Relations between Labor and Management in some American companies

Stability in negotiations processes is a major concern of union leaders and their management counterparts because their relationship is one that they usually anticipate will continue into the future indefinitely. It is also a concern because, generally speaking across industries in the United States and over many decades, stability has been elusive in labor-management relations. Four contemporary cases of ongoing labor-management relationships can give you a flavor of the communication difficulties such as working through different perceptions and values and the communications opportunities that attend a negotiations process.

Negotiations at Xerox: Joseph W Laymon, Xerox’s director of corporate industrial relations, introduced an alternative bargaining approach he learned at the University of Wisconsin while he was earning a master’s degree in economics ands doing the course work for a master’s degree in labor relations. The previous approach at Xerox tended to involve four months of sessions every 3 years with 40 representatives from each side “dueling it out.”

Shortly after the 1989 round, Laymon approached the union leadership with a plan for smaller negotiating teams, training courses for both management and union negotiators benchmarking best practices, ending position bargaining and discussing and implementing focused factories. Representatives of both labor and management spent nine months in training on statistics, interpersonal skills, negotiation methods, quality measures, employee involvement and problem solving.

The result was that the 1992 negotiations took only five weeks, without long weekend hours. In addition, 4,000 Amalgamated Clothing & Textile Workers Union (ACTWU) members approved the contract overwhelmingly. Instead of 75 to 200 demands being presented by the two sides, this time the company presented 7 and the union only 12. This eliminated endless hours wasted in determining the legitimate needs of both sides.

Negotiations at Chevron: In 1990, when Chevron’s Salt lake Refinery management attempted negotiations with the Oil, Chemical & Atomic Workers’ Union (OCAW), the company attempted to use a take-it-or-leave it approach to implement a random drug testing program. Because of the bitterness that resulted, Jim Edmisson, operations superintendent and the chief management negotiator in 1990 pursued a better process. There has to be a better mechanism for resolving issues than we used in 1990. We got a signed contract, but we have paid for it in many ways since then he pointed out.
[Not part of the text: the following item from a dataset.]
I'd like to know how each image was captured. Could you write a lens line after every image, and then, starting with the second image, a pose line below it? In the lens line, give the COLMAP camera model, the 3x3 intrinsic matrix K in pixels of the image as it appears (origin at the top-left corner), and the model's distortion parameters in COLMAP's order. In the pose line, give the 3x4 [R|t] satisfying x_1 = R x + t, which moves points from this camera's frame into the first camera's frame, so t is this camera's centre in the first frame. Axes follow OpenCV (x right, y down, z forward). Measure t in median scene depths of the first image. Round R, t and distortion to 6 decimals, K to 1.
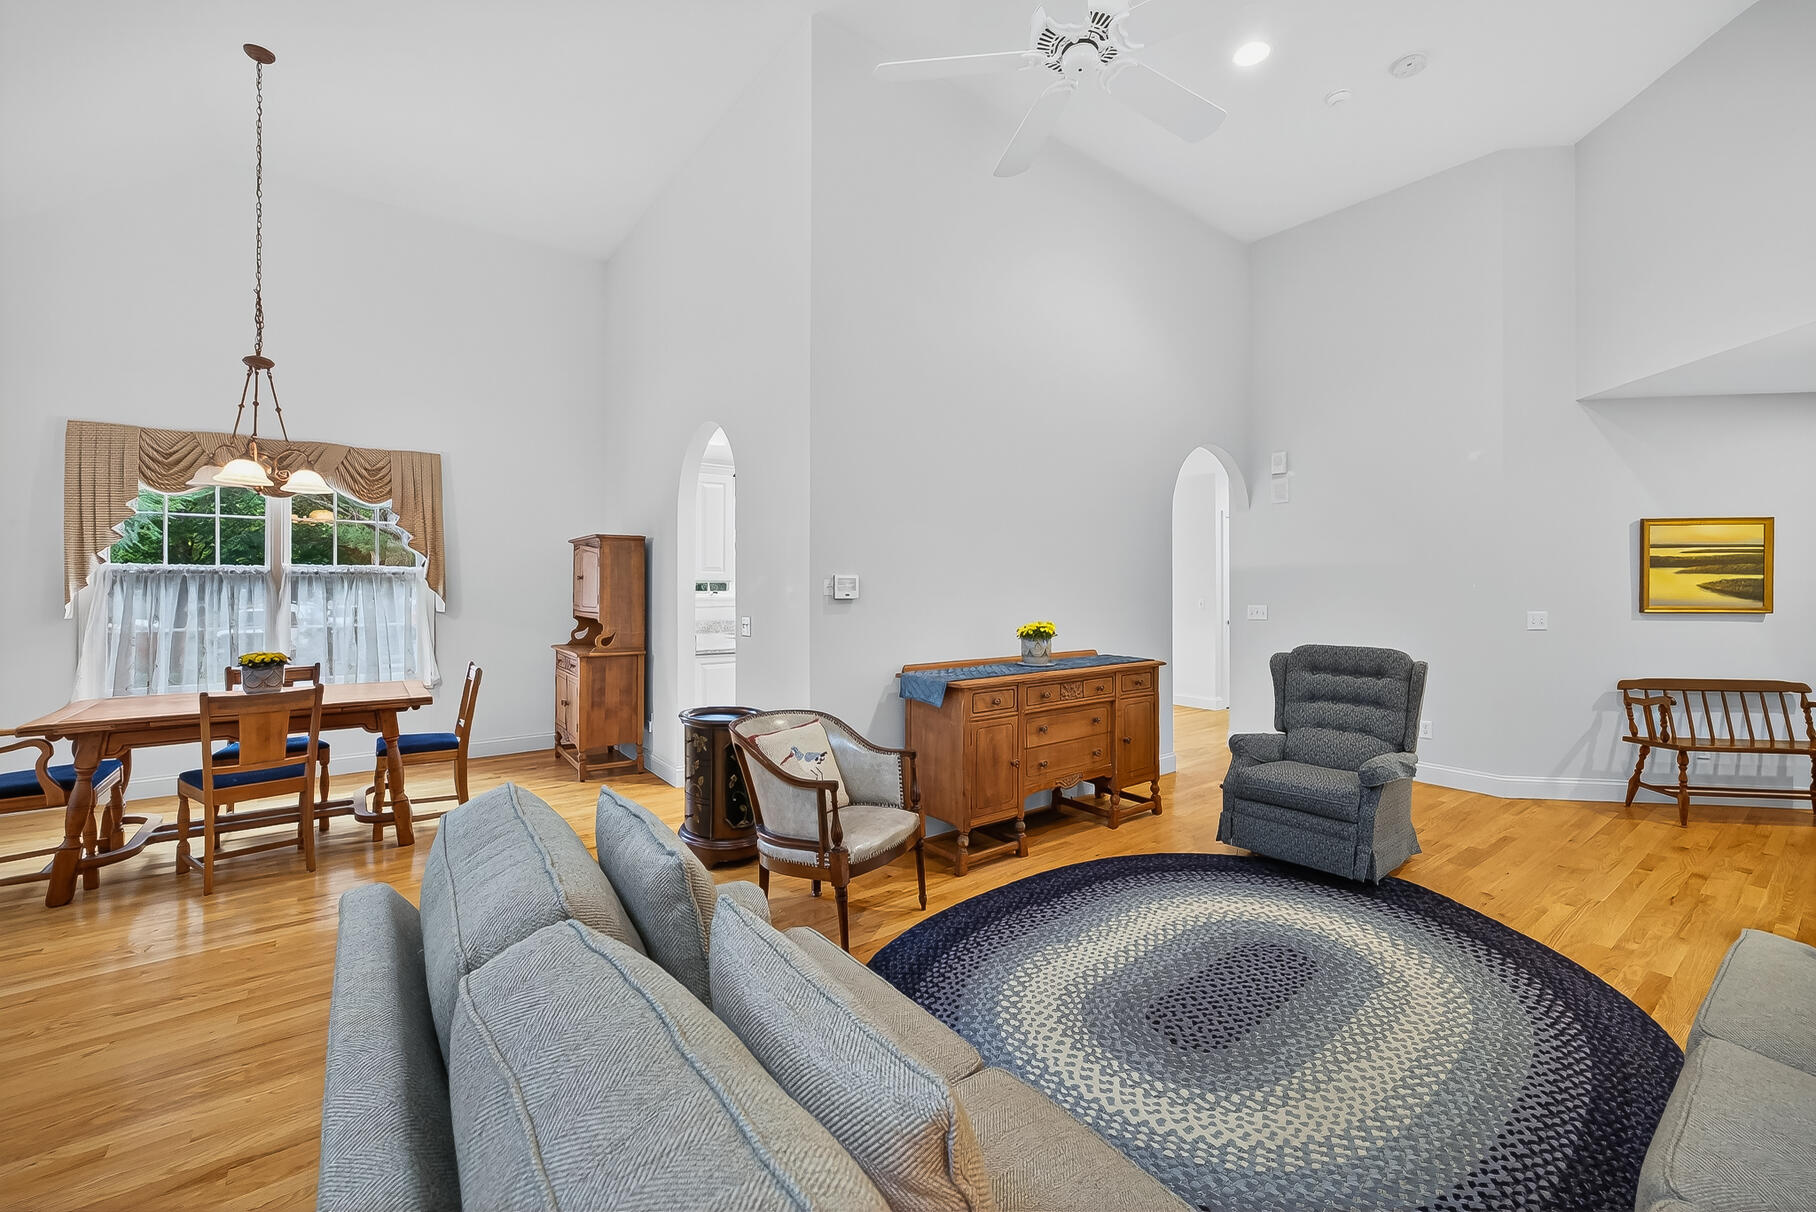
lens RADIAL K [[748.0, 0, 926.6], [0, 748.0, 578.7], [0, 0, 1]] dist [0.001784, 0.000750]
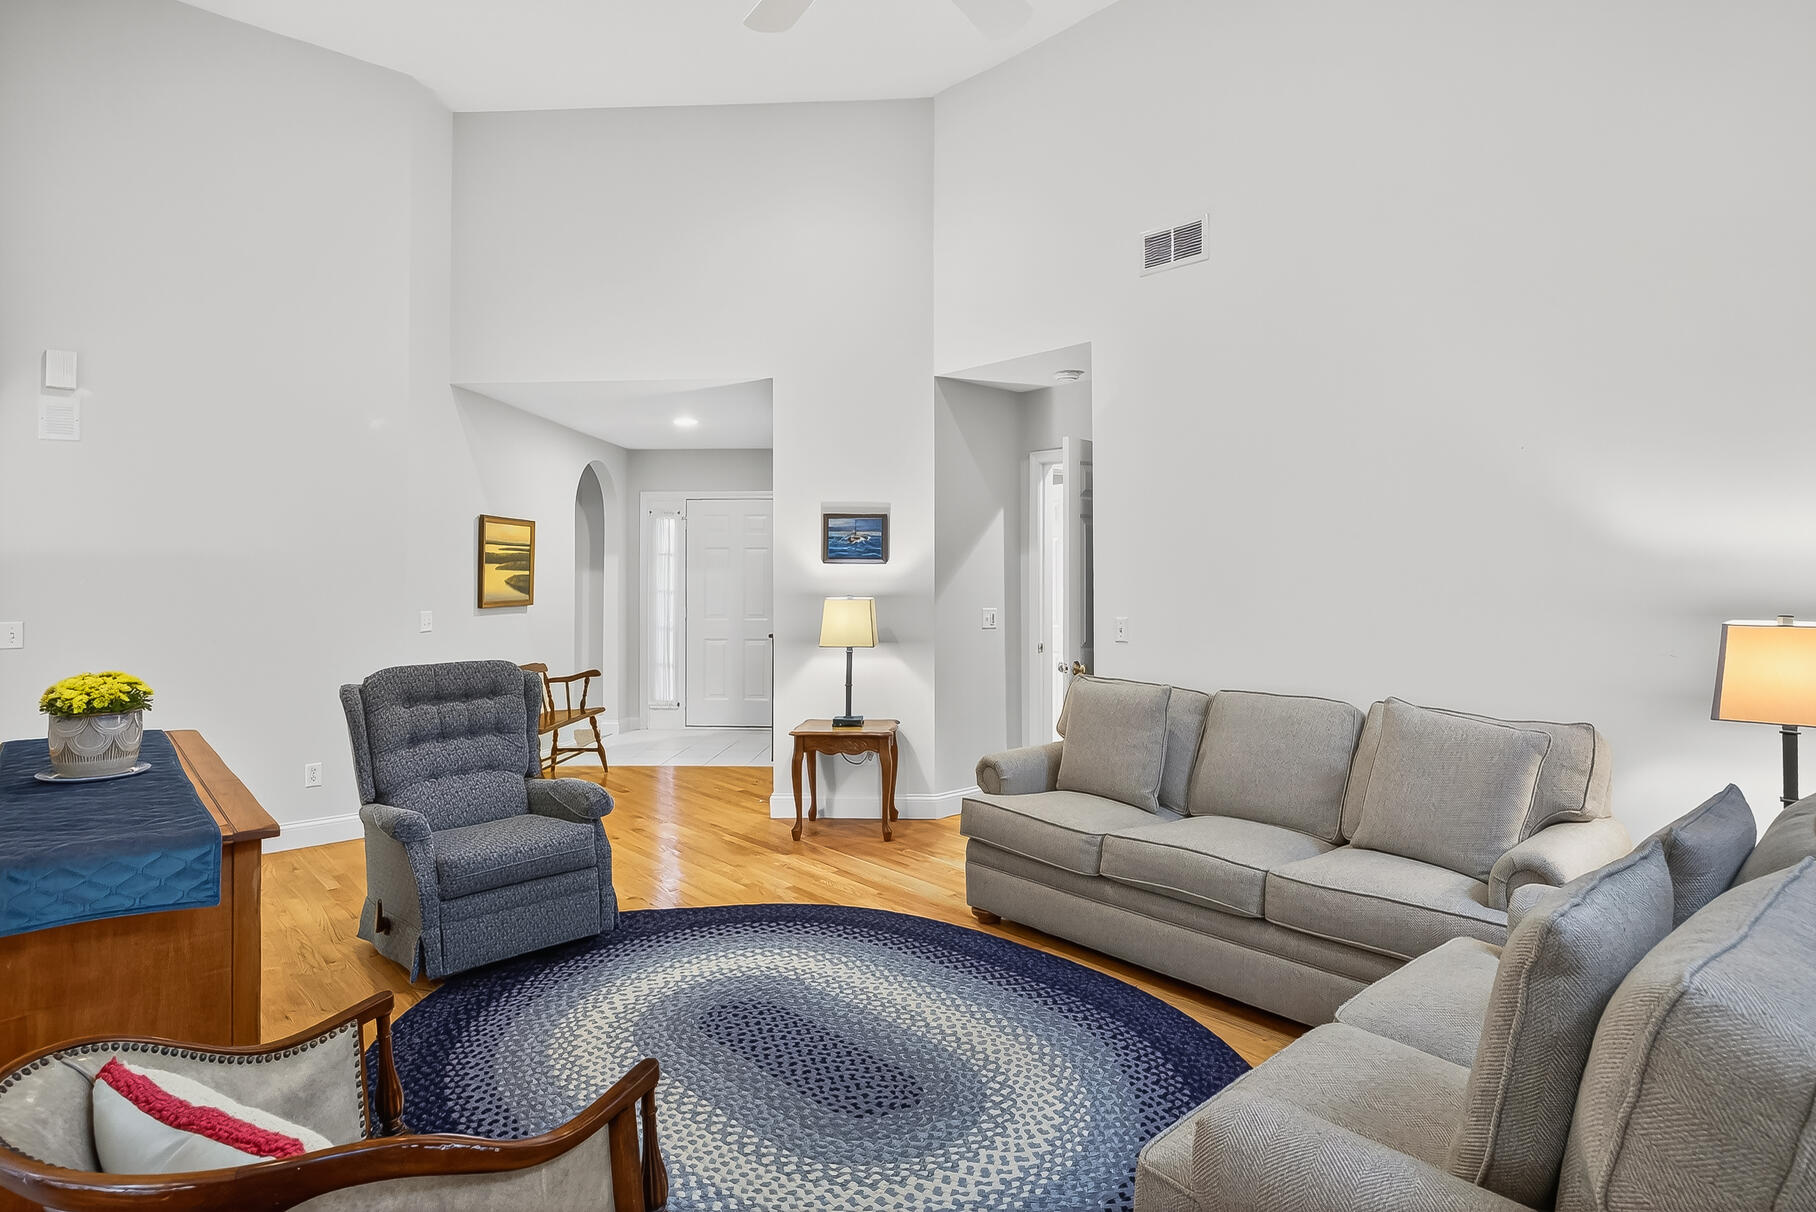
lens RADIAL K [[979.4, 0, 901.6], [0, 979.4, 561.6], [0, 0, 1]] dist [-0.002419, -0.000225]
pose [[-0.064938, 0.013650, 0.997796, -0.453947], [-0.002967, 0.999899, -0.013872, -0.000499], [-0.997885, -0.003861, -0.064891, 0.601549]]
Julie Holzer, OCAW international representative for District 2, described a new process called mutual gains bargaining in a monthly Union-management communications meeting. Wayne Murakami, chairman of the Workers’ Committee, added his support and the company began developing its own mutual gains strategy. For three months, 40 employees broken into seven teams discussed 56 issues identified the problems for either management or labor (though they were not designated as to which). Finally recommendations were finalized, 24 days before the contract expired and a near unanimous union ratification vote followed finalizing the agreement.
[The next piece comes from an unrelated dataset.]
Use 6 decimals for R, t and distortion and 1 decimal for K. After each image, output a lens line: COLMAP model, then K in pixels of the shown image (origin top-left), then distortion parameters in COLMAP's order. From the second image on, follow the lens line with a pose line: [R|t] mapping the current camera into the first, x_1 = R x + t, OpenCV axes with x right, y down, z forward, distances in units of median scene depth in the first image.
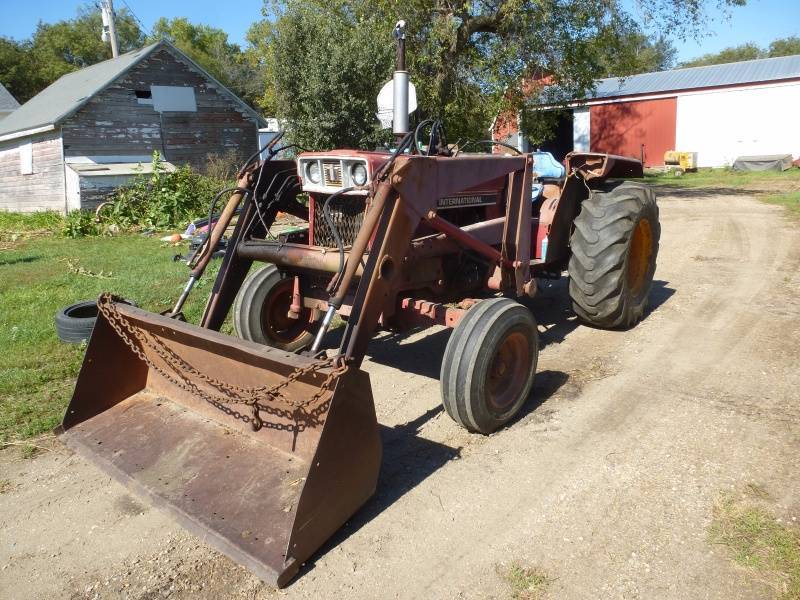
lens RADIAL K [[574.4, 0, 400.0], [0, 574.4, 300.0], [0, 0, 1]] dist [-0.038206, 0.008976]
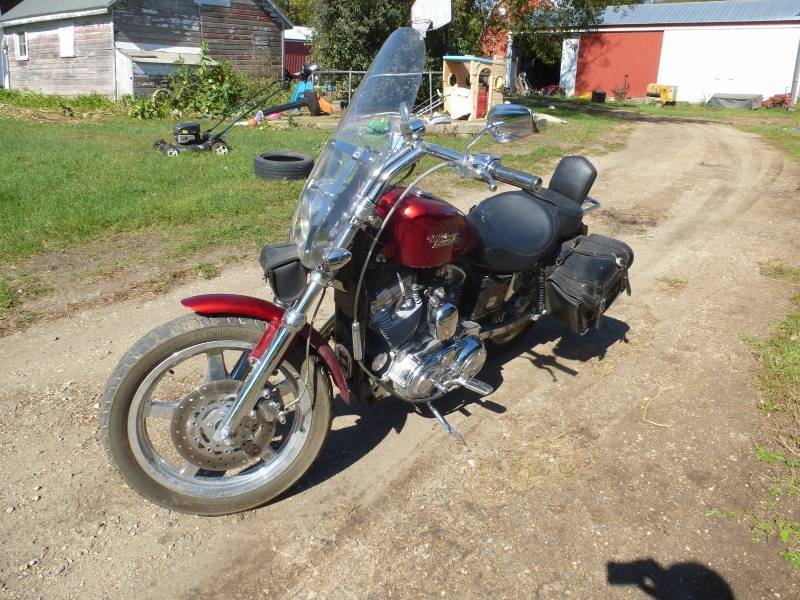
lens RADIAL K [[574.4, 0, 400.0], [0, 574.4, 300.0], [0, 0, 1]] dist [-0.038206, 0.008976]
pose [[0.995774, 0.041655, 0.081847, -0.129479], [-0.051914, 0.990477, 0.127513, 0.055744], [-0.075756, -0.131223, 0.988454, -0.125633]]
Negotiations at GM: In the summer of 1993, the negotiation process between GM management and its workers was of particular importance, because GM simply could not afford a strike at the time. Thus successful negotiations between the United Auto Workers union (UAW) leaders and GM management were critical. Our biggest concern, said GM Executive Vice President William E Hoglund, is to get a contract that gives us the opportunity to continue the improvement in our process and productivity.

The issue at the forefront involved the level of staffing, work rules, and total labor costs in the assembly plants and factories responsible for 60 percent of components used in completed vehicles. On the economic issues that affect individuals, the union understands the issues well, remarked Hoglund. Of course the attitude of workers is, don’t take anything out of my paycheck.

The problem was that GM executives doubted whether GM products could remain competitive with the current wage rates. GM employees earned $ 42.21 an hour (including fringe benefits). This was almost twice what employees of many competitive outside parts suppliers earned. The UAW negotiators would not agree to lowering wage rates. According to UAW President Owen Bieber, we don’t see lower wages as the solution to the problem. That’s not a wise thing for an upward moving society.

GM management and UAW leaders also disagreed with regard to staffing levels. The UAW sought guarantees for continued employment (even so far as the guarantee of filling positions of retired employees with new employees), while GM managers felt the need particularly as the company faces the increasingly competitive global environment to decrease the payroll. They wanted to cut the hourly workforce of 272,000 by about a third. What was happening was that GM management was trying to improve its manufacturing process and decrease the labor time needed, but this worked against employees’ interests; if the time was decreased, it would mean that less labor was needed (i.e. more staff reductions).